1. Field of the Invention
This invention pertains generally to charge storage devices, and more particularly to a field configurable ion-doped capacitor.
2. Description of Related Art
The rapidly growing markets for hand held computers, mobile communications and wireless networking have created a demand for small sized, low energy consuming, high-performance circuits. Circuit elements such as capacitors are well known and understood in circuit design and are essential design elements.
A capacitor is considered to be a “passive” circuit element because it does not actively affect the electrical current. The typical capacitor consists of two isolated conductive plates separated by a dielectric with a charge +Q on one conductive plate an equal but opposite charge −Q stored on the other plate. Common dielectric materials include paper, plastic, glass and ceramics. The dielectric essentially insulates the plates and limits any transfer of charge between the plates.
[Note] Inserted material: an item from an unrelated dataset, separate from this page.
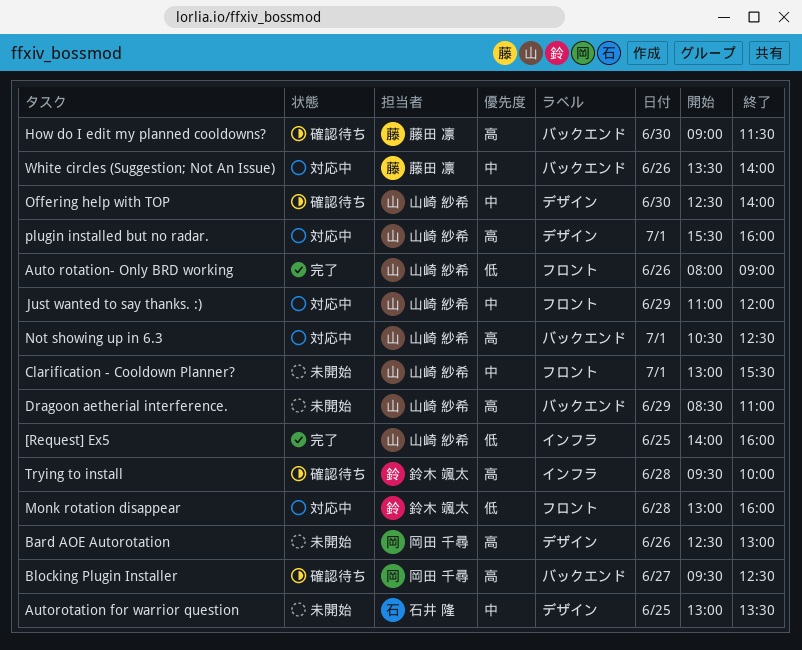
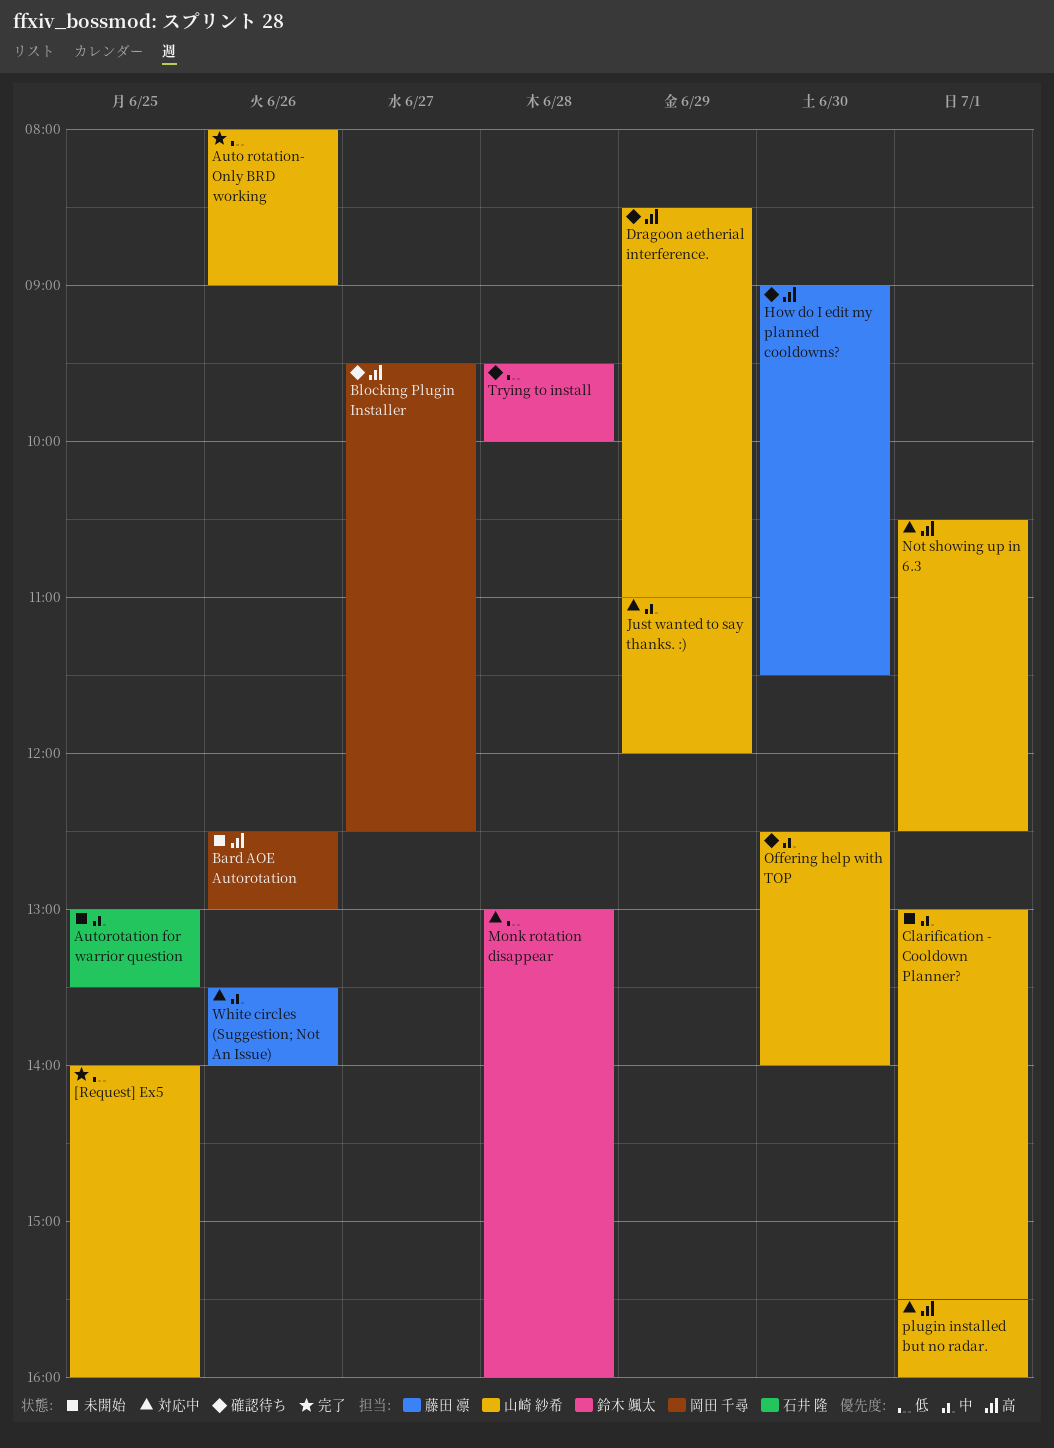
Dragoon aetherial interference., status: 未開始 -> 確認待ち
Trying to install, priority: 高 -> 低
The capacitance of a given set of conductor plates depends only upon their geometry (i.e. the shape of the plates and the distance between the plates) and on the nature of the dielectric placed between the plates. The charge that is “stored” in the capacitor has been shown to be proportional to the potential difference between the two conductors.
The basic configuration of conventional capacitors and their capabilities have remained the same for many years. Recent attempts to expand or improve the capabilities of capacitors have met with limited success. For example, nonvolatile capacitors have been made from ferroelectric materials, but their capacitances can only be switched between bistable digital “0” and “1” states. The capacitances of reverse-biased semiconductor diodes or the gate capacitances of MOSFET's (varactors) can be modified by the voltage V, but the capacitance modification is volatile and cannot be memorized after the voltage is removed.
Accordingly, there is a need for a capacitor that can be small in size, has low energy consumption and has a capacitance that can be selectively modified. The present invention satisfies this need, as well as others, and generally overcomes the deficiencies of the prior art.